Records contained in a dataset
····················

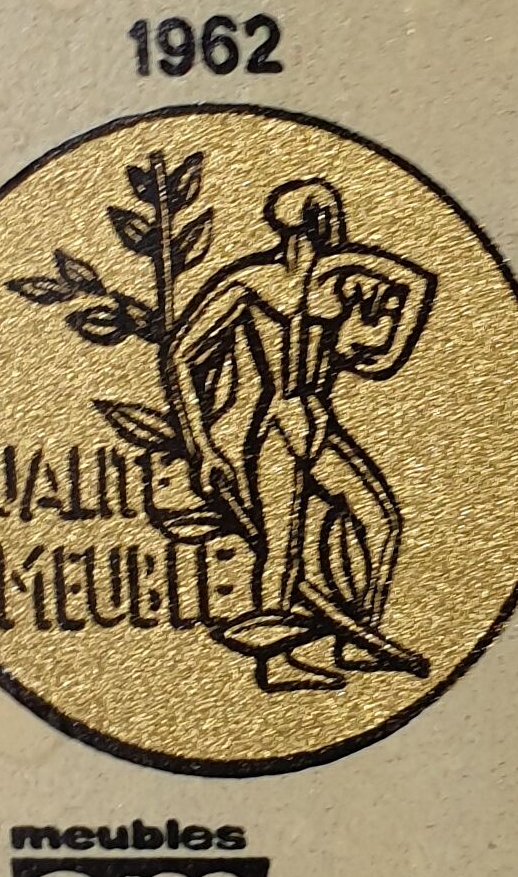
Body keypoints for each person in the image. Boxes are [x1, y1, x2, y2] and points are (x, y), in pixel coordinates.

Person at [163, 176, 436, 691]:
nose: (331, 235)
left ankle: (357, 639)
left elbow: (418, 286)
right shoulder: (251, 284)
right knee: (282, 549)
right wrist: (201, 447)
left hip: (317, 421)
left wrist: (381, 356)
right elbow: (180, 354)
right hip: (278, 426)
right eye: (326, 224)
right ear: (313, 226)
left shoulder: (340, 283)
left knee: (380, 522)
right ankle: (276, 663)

····················

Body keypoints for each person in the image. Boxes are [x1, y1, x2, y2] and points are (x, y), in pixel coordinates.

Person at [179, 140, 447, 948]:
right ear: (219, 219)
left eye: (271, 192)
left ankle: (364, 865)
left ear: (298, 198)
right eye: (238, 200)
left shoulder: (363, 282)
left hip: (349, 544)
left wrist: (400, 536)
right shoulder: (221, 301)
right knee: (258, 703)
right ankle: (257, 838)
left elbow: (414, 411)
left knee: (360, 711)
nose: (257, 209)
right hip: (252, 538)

····················

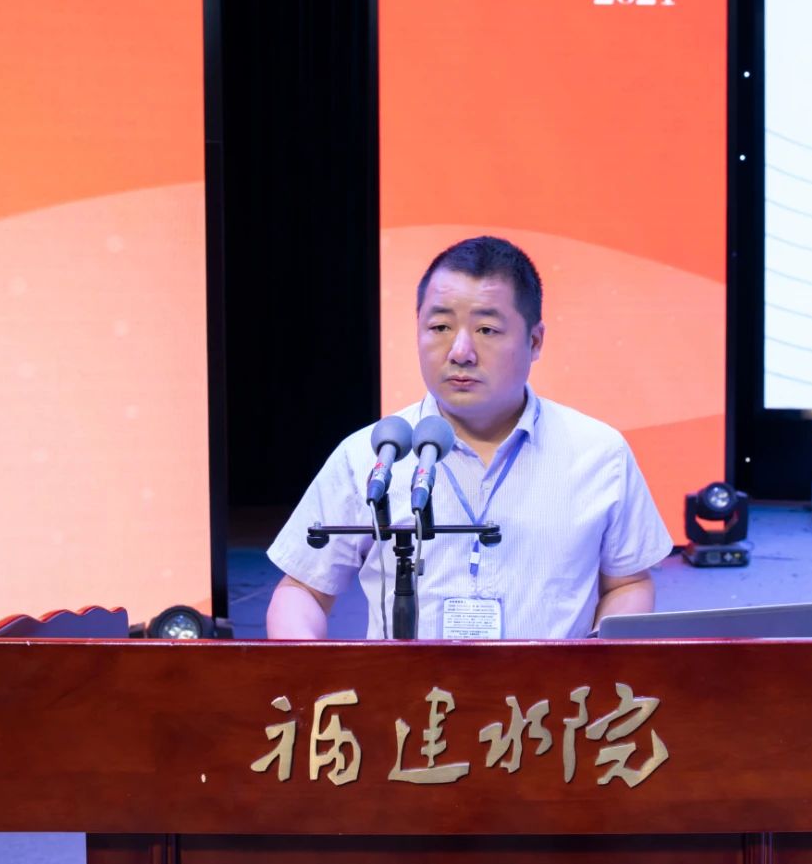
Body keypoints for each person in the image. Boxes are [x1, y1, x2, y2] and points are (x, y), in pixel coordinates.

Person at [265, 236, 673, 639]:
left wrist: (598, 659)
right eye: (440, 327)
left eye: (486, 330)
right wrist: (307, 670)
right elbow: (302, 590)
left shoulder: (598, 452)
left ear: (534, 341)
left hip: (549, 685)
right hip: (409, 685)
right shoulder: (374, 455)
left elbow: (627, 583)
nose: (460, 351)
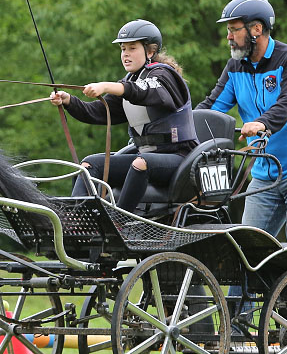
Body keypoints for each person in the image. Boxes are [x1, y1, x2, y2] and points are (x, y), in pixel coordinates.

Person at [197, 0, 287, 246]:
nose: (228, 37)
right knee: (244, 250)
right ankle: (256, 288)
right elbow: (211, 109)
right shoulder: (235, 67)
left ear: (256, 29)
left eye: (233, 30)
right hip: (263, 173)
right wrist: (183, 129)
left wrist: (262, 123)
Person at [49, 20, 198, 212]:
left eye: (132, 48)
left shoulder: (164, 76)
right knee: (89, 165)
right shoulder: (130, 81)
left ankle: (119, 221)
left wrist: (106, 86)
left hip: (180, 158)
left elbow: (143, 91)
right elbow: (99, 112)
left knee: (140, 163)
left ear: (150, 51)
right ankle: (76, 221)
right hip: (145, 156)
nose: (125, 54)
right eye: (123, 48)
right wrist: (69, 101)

····················

ABOUT THIS EXERCISE
From the records above, pull every line that carries the word "ankle".

RESPONSE
left ankle: (357, 639)
right ankle: (276, 663)
left ankle: (364, 865)
right ankle: (257, 838)
right ankle: (256, 288)
left ankle: (119, 221)
right ankle: (76, 221)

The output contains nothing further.